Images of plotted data
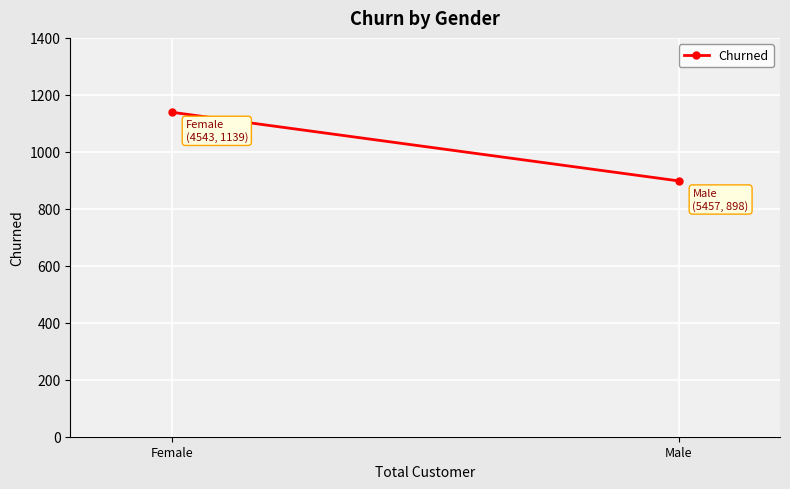

Rank the categories by value from highest to lowest.

Female, Male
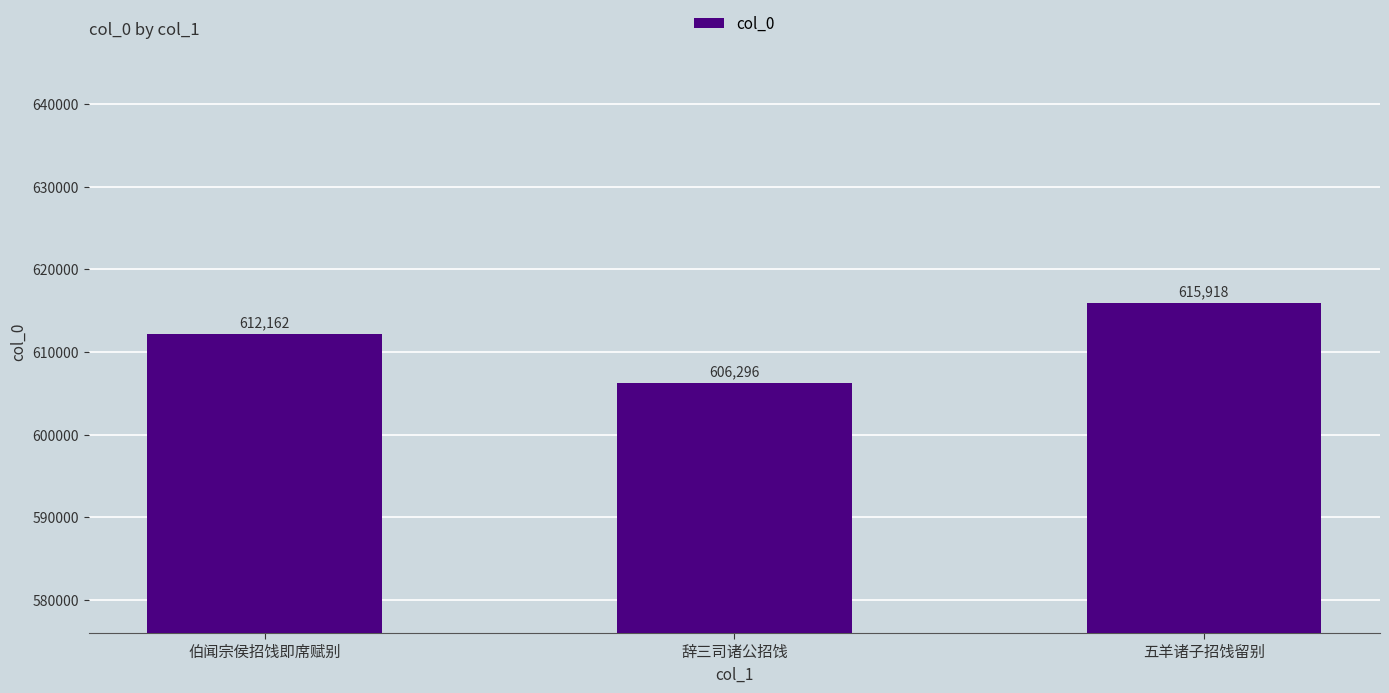

What is the sum of the values at 五羊诸子招饯留别 and 伯闻宗侯招饯即席赋别?

1228080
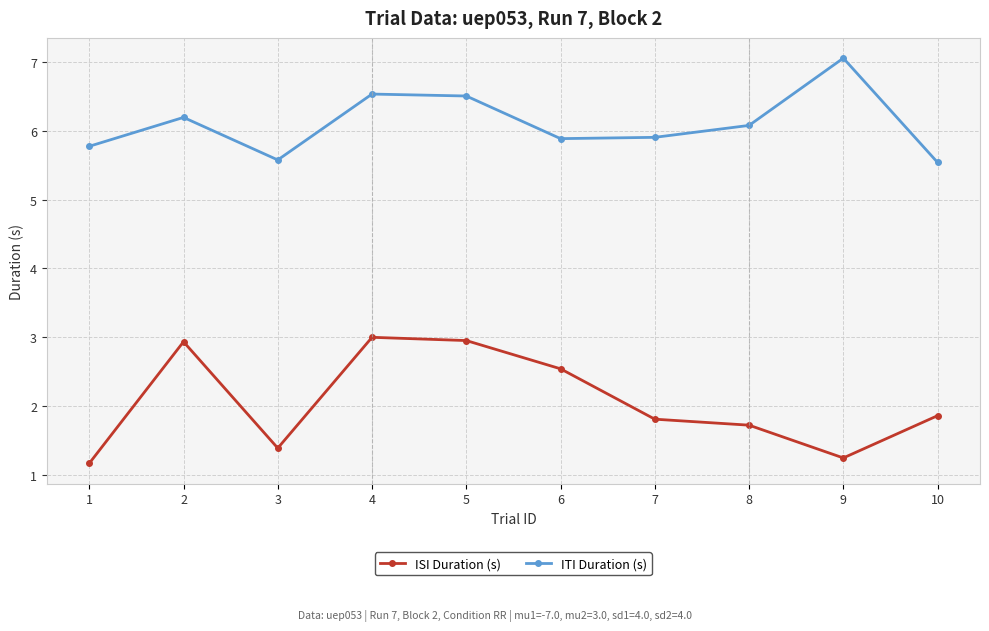

What is the difference between the highest and lowest values at 5?

3.6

* **EXERCISE AIM**
Count the lines in the entries that contain the word "What". Reply with the number only.

* **YOUR SOLUTION**
2